Degree of Association (Strength of Relationship)

• Closeness of the points on the trend line indicates the strength of the relationship:

  • Strong correlation (perfect positive or negative)

  • Moderate correlation

  • Weak or no correlation

Pearson Product-Moment Correlation ($r$)

• First derived by Karl Pearson.

• A statistical tool in quantifying the linear relationship between two random variables, $x$ and $y$.

• Data are parametric (numerical measurement describing a characteristic of a sample).

Interpretation of Correlation Coefficient

• The degree of correlation can be determined by the correlation coefficient, which ranges from +1 to -1.

  • If $r = +1$, then the variables are perfectly positively correlated.

  • If $r = -1$, then the variables are perfectly negatively correlated.

  • If $r = 0$, then the variables are uncorrelated.

• Value of $r$ and Verbal Interpretation:

  • 0.00: No Correlation

  • $\pm 0.01$ to $\pm 0.20$: Slight Correlation

  • $\pm 0.21$ to $\pm 0.40$: Low Correlation

  • $\pm 0.41$ to $\pm 0.70$: Moderate Correlation

  • $\pm 0.71$ to $\pm 0.80$: High Correlation

  • $\pm 0.81$ to $\pm 0.99$: Very High Correlation

  • $\pm 1.0$: Perfect Correlation

Interpretation of Coefficient of Correlation Table

Examples

• Example 1 analyzes the math and English scores of five students to determine the degree of association.

• Example 2 involves a survey conducted by nursing students on six women, relating age to systolic blood pressure, where $x$ is age and $y$ is systolic blood pressure.

Regression Analysis

• A tool for predicting the value of one dependent variable ($y$) from a given value of another independent variable ($x$) when they are related.

• It can predict the dependent variable ($y$) if independent variable ($x$) is known.

• Written as an equation: $y = a + bx$

• Determines the trend of two related variables (rising or falling).

Terminologies

• Regress:

  • The act of passing, describing how points are scattered with reference to the trend line.

• Regression Line:

  • Also called the "trend line."

  • Describes the average distance of points; the line closest to the points in the scatter plot.

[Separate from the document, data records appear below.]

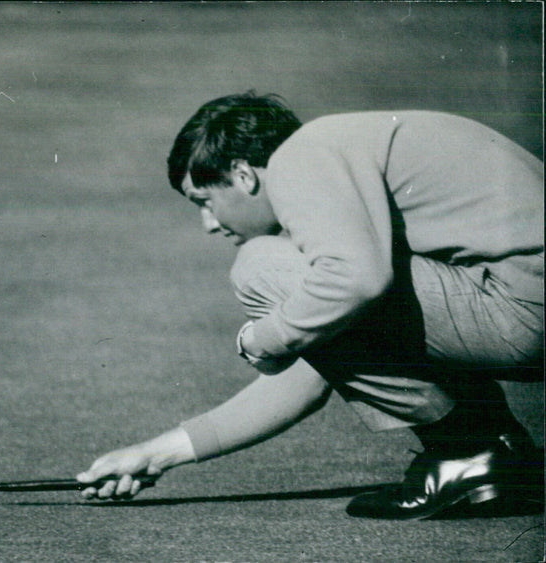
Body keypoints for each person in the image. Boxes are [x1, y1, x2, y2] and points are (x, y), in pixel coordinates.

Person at [76, 92, 544, 519]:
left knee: (259, 266)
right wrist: (154, 455)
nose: (209, 224)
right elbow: (312, 374)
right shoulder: (338, 153)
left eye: (205, 200)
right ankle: (492, 452)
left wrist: (259, 340)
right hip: (517, 304)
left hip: (522, 312)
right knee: (320, 301)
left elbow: (356, 282)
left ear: (242, 174)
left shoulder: (300, 158)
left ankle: (469, 452)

Equation of the Regression

• $y$ = the equation of the trend line

• $x$ = predictor

• $a$ = ordinate or the point where the regression line crosses the y-axis

• $b$ = weight or the slope of the line

Examples

• Example 1 asks for the regression equation of a given data set and predicts the English score given a Math score of 15.

• Example 2 requires finding the regression equation and predicting the blood pressure of women aged 60 and 50.